An afternoon on courage
MANILA, Philippines - "A friend told me about her Twitter account a few weeks ago and when I heard about the meet and greet, I knew I had to go," said Eby Kangleon.
For most of us that Monday afternoon at Adarna restaurant, the meet and greet was a no-brainer with some even calling in sick just to be able to make it (if you're reading this, don't worry, your secret is safe with us.)
Rappler columnist Shakira Sison started writing her weekly for the site in April. What started as a small group of avid readers and followers slowly turned into a growing community of those – straight and members of the LGBT community alike – who found themselves resonating with Shakira's words.
Next thing you know, there were regular twitter conversations and a popular ask.fm page where questions on love, life, and yes, sex, were posted and answered.
For the readers and fans of the Palanca award-winner, it was about knowing that you weren't alone.
"She put into words all those things and thoughts about the lesbian Pinay – both here and abroad) – that most of us have been terrified to say. She's courage personified, I guess. Her thoughts (and all the advice she shared) on LGBT relationships have made me treasure mine even more," said Loreen Ordoño.
Tell your story
In her #TalkThursday interview she talks about the importance of telling your stories because you never know who might be listening and that's exactly what she did. She told her stories and sure enough, people listened.
"I'm lucky that my family accepts me for what I am. But I do know friends who aren't as fortunate as I am, and try as I might, I know my words fall short of comforting them," said Eby. "Shakira's words, however, help them more than mine ever could, seeing as she's someone who can say 'been there, done that.'"
The program began with a speech from Shakira who told us the importance of being brave.
"I want you to be brave," challenged Shakira, "the kind of bravery you feel in your chests when you're reading something that empowers you or makes you feel like you don't have to stay where you are or wait to be saved or for what is handed to you."
This challenge struck a chord with everyone in the room, especially since majority of her readers have to deal with the stigma that comes from being gay in a society that still leaves much to be desired for in terms of tolerance and acceptance.
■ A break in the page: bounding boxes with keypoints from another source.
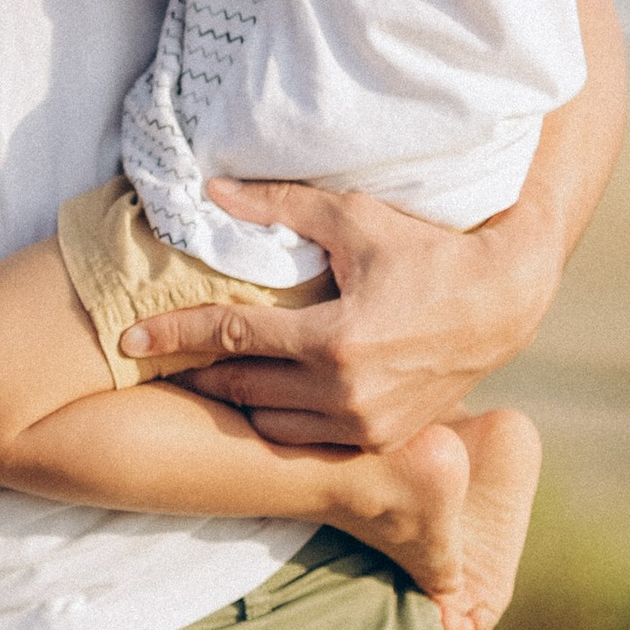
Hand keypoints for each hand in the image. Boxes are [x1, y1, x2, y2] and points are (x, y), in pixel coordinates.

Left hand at [125, 178, 561, 450]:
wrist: (503, 301)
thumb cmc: (426, 250)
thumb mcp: (354, 218)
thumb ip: (279, 206)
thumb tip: (211, 189)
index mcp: (333, 340)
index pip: (230, 338)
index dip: (172, 335)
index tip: (126, 339)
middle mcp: (346, 392)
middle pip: (240, 388)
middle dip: (197, 371)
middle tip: (161, 355)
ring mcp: (366, 424)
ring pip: (270, 424)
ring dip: (237, 401)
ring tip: (208, 373)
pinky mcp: (383, 438)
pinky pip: (310, 440)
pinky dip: (280, 420)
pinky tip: (263, 394)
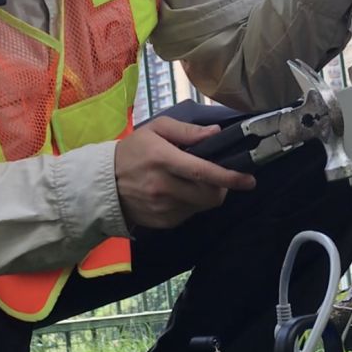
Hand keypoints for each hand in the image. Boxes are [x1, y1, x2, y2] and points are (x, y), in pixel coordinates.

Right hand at [114, 117, 255, 228]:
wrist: (103, 183)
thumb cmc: (133, 151)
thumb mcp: (156, 130)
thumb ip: (187, 131)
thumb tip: (216, 133)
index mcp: (163, 159)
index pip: (203, 171)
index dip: (229, 177)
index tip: (249, 180)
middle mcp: (163, 186)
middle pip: (208, 195)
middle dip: (221, 188)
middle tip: (218, 179)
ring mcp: (161, 207)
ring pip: (201, 206)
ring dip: (205, 196)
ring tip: (192, 183)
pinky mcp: (161, 222)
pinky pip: (188, 215)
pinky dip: (191, 205)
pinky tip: (178, 194)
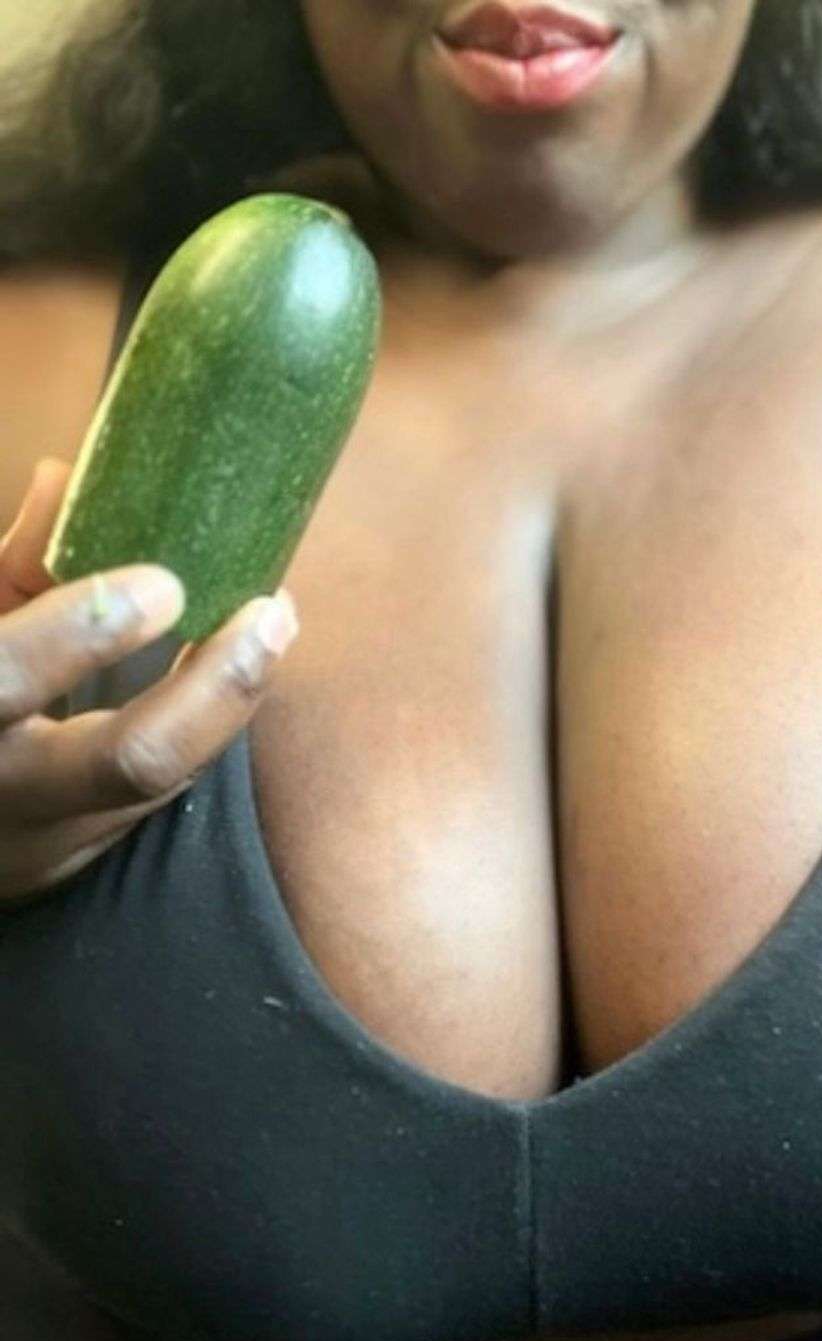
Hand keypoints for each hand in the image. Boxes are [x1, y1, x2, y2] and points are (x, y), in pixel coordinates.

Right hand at [0, 457, 298, 902]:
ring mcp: (52, 839)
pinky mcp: (86, 857)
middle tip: (271, 614)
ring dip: (230, 699)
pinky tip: (237, 665)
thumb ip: (11, 566)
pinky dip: (205, 722)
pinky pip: (166, 787)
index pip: (5, 679)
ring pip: (168, 779)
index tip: (164, 583)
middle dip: (216, 686)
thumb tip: (67, 479)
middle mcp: (7, 789)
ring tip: (272, 623)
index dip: (81, 631)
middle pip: (131, 759)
"I've always considered myself brave enough," said Eby. "I haven't tried to hide what I am, but I don't necessarily inspire others as well. She is, though, inspiring. Now I'm convinced more than ever to be brave, not just brave enough, and definitely not just for myself."
It concluded with a brief open forum followed by a signing of readers' favorite articles. The initially timid crowd suddenly came to life as people got to know each other without their twitter handles and avatars.
Stand tall together
We all had different reasons for being there; much in the same way we all have different reasons for loving Shakira's articles. What's constant is that they hit a nerve in our minds and our hearts.
In my case I walked into the event a little unsure and a whole lot mortified having been spoiled by social media where you don't have to look someone in the eye to have a conversation. But, towards the end, I realized that we were all on the same boat: we were scared – and some of us still are but this didn't mean that we had to go through it on our own.
In a society where perceived norms make people quick to judge the deviants, loneliness and isolation is commonplace. It helps to know you don't have to stand alone. - Rappler.com
Paige Occeñola is a social media producer at Rappler.